Although the thinking behind "No Child Left Behind" appears to be sound, most states were developing their own standards of learning before this legislation came on the scene. I strongly support standards and doing whatever it takes to help children learn. However, when a public school is scoring well above passing, e.g. over 90%, there is often NOT the expected growth as required by law, which puts this school at risk of not receiving passing grades when evaluated --- this school may be scoring well over 90% in all areas, yet it may receive a "failing" rating. I believe it is important to recognize that this legislation applies only to public schools --- not to private or church related programs.
In today's world, schools are facing changing demographics. Educators are faced with teaching and getting "all" students to pass the standards tests, regardless of one's special education label. The problem is compounded with our increasing cultural diversity; schools across the United States must have children take the exam even if they have lived in the U.S. for only a short period of time and who speak languages other than English.

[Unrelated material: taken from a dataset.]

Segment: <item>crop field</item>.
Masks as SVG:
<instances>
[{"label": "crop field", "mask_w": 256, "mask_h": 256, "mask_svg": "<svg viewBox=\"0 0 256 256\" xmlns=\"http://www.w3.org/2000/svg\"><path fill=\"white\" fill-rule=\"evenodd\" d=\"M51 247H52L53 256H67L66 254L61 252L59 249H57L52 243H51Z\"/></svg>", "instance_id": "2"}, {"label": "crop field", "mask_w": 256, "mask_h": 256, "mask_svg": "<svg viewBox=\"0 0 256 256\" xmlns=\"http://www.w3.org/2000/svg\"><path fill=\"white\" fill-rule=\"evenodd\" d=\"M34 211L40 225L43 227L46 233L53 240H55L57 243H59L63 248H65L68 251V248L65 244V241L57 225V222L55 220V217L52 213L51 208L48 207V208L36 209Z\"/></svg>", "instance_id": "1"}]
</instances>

Once testing is done, an evaluation of all categories is made. These include various ethnic categories, as well as those receiving free/reduced lunches, special education, or English for Language Learners. Commonly, individual children fall into and are evaluated in several categories. This alone can have a significant negative impact on schools. The most impact is felt at the middle school level, since most elementary schools do not have the required 50 student minimum in order to assess a category.

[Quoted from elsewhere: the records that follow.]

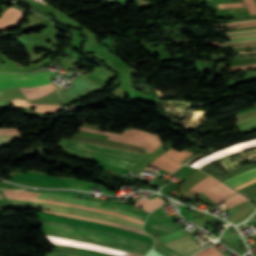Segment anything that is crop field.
I'll return each mask as SVG.
<instances>
[{
  "label": "crop field",
  "instance_id": "crop-field-16",
  "mask_svg": "<svg viewBox=\"0 0 256 256\" xmlns=\"http://www.w3.org/2000/svg\"><path fill=\"white\" fill-rule=\"evenodd\" d=\"M162 203H163V200L158 197L152 200H148L142 197L138 202L134 204V206L142 207L143 210L152 212L156 208H158L160 205H162Z\"/></svg>",
  "mask_w": 256,
  "mask_h": 256
},
{
  "label": "crop field",
  "instance_id": "crop-field-26",
  "mask_svg": "<svg viewBox=\"0 0 256 256\" xmlns=\"http://www.w3.org/2000/svg\"><path fill=\"white\" fill-rule=\"evenodd\" d=\"M2 141H8V140H21V135H1Z\"/></svg>",
  "mask_w": 256,
  "mask_h": 256
},
{
  "label": "crop field",
  "instance_id": "crop-field-17",
  "mask_svg": "<svg viewBox=\"0 0 256 256\" xmlns=\"http://www.w3.org/2000/svg\"><path fill=\"white\" fill-rule=\"evenodd\" d=\"M235 124L239 129L233 131L244 133L246 131L256 129V117L238 121L235 122Z\"/></svg>",
  "mask_w": 256,
  "mask_h": 256
},
{
  "label": "crop field",
  "instance_id": "crop-field-40",
  "mask_svg": "<svg viewBox=\"0 0 256 256\" xmlns=\"http://www.w3.org/2000/svg\"><path fill=\"white\" fill-rule=\"evenodd\" d=\"M256 39V38H253ZM243 40H250V39H243ZM233 41H241V40H233ZM232 42V41H224L223 43Z\"/></svg>",
  "mask_w": 256,
  "mask_h": 256
},
{
  "label": "crop field",
  "instance_id": "crop-field-42",
  "mask_svg": "<svg viewBox=\"0 0 256 256\" xmlns=\"http://www.w3.org/2000/svg\"><path fill=\"white\" fill-rule=\"evenodd\" d=\"M244 46H256V45H244ZM235 47H243V46H233L231 48H235Z\"/></svg>",
  "mask_w": 256,
  "mask_h": 256
},
{
  "label": "crop field",
  "instance_id": "crop-field-11",
  "mask_svg": "<svg viewBox=\"0 0 256 256\" xmlns=\"http://www.w3.org/2000/svg\"><path fill=\"white\" fill-rule=\"evenodd\" d=\"M64 151L69 156L75 157V158L88 159V160H92V161L108 163V164L122 166V167H126V168H129L132 165V163H130V162H125V161H121V160H117V159H113V158L102 157V156L87 154V153L73 152V151H69V150H65V149H64Z\"/></svg>",
  "mask_w": 256,
  "mask_h": 256
},
{
  "label": "crop field",
  "instance_id": "crop-field-2",
  "mask_svg": "<svg viewBox=\"0 0 256 256\" xmlns=\"http://www.w3.org/2000/svg\"><path fill=\"white\" fill-rule=\"evenodd\" d=\"M53 73H0V89L20 88L22 86L41 87L51 84L49 76ZM56 89L51 84L41 88L22 87L20 90L28 99H36Z\"/></svg>",
  "mask_w": 256,
  "mask_h": 256
},
{
  "label": "crop field",
  "instance_id": "crop-field-13",
  "mask_svg": "<svg viewBox=\"0 0 256 256\" xmlns=\"http://www.w3.org/2000/svg\"><path fill=\"white\" fill-rule=\"evenodd\" d=\"M202 192L205 193L207 196H209L211 199H213L217 203L222 199L237 193L229 189L228 187H226L220 182L212 185L211 187L207 188Z\"/></svg>",
  "mask_w": 256,
  "mask_h": 256
},
{
  "label": "crop field",
  "instance_id": "crop-field-30",
  "mask_svg": "<svg viewBox=\"0 0 256 256\" xmlns=\"http://www.w3.org/2000/svg\"><path fill=\"white\" fill-rule=\"evenodd\" d=\"M54 55H55V53H54L53 55H51V56L45 58L44 60L33 64V66L37 67V66H39V65H41V64H43V63H45V62H47L48 60H50V58L54 57Z\"/></svg>",
  "mask_w": 256,
  "mask_h": 256
},
{
  "label": "crop field",
  "instance_id": "crop-field-32",
  "mask_svg": "<svg viewBox=\"0 0 256 256\" xmlns=\"http://www.w3.org/2000/svg\"><path fill=\"white\" fill-rule=\"evenodd\" d=\"M47 256H75V255H71V254H49L46 253Z\"/></svg>",
  "mask_w": 256,
  "mask_h": 256
},
{
  "label": "crop field",
  "instance_id": "crop-field-15",
  "mask_svg": "<svg viewBox=\"0 0 256 256\" xmlns=\"http://www.w3.org/2000/svg\"><path fill=\"white\" fill-rule=\"evenodd\" d=\"M43 211L50 212V213H53V214H59V215L67 216V217H72V218H78V219H85V220H90V221L101 222V223H105V224L121 227V228L130 230V231H134V232H138V233H141V234H145V232H143V231L136 230V229H133V228H130V227L118 224V223L110 222V221H104V220H100V219H92V218L81 217V216H77V215H71V214H67V213L54 212V211H48V210H43ZM145 235H147V234H145Z\"/></svg>",
  "mask_w": 256,
  "mask_h": 256
},
{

NCLB, or No Child Left Behind is a great starting point for educational standards in the United States. It basically requires students to pass exams at the end of every grade level before moving onto the next grade.
It may or may not make the job of an educator more difficult; it depends on the school, demographic, and level of students. If you teach in an area where the students are consistently below grade level and struggle to pass the exams, it can pose problems. Learning centers such as Sylvan team up with school districts who pay them for after school tutoring to get students up to par on passing their star exams.
The name is accurate in my opinion, because it requires us not to leave any child behind in the educational arena. Whether it's truly successful or not will take a few years to assess.
I'm including an Education.com article explaining the goals of NCLB
Here are some related thoughts from a teacher who commented on the article, "Mastering Second Grade Math" (linked below)...
"I am a second grade teacher and I appreciate parents getting involved in the education of their children. There have been too many times that I have had to beg parents to help their child at home. I'll be the first to admit that I can't do it all. There are parents who lack patience and skill to help their children and it can result in ill feelings toward learning math, reading, ....whatever! I believe it takes the parent and the teacher to ensure success for our children. I am having an issue with the idea that teacher is responsible for what has to be taught and how much time is being spent to teach concepts. Teachers follow the rules! They are told what has to be taught and for how long as dictated by the local school district. The local school district is mandated by the state. The state standards are tested every year and children are expected to perform. When they don't everybody looks back at the teacher. Children are expected to know more and do more. I don't recall anyone asking me what I thought about it! So, parents have to understand that school is not what it used to be and it's going to take everybody to get it done - or home schooling is an option."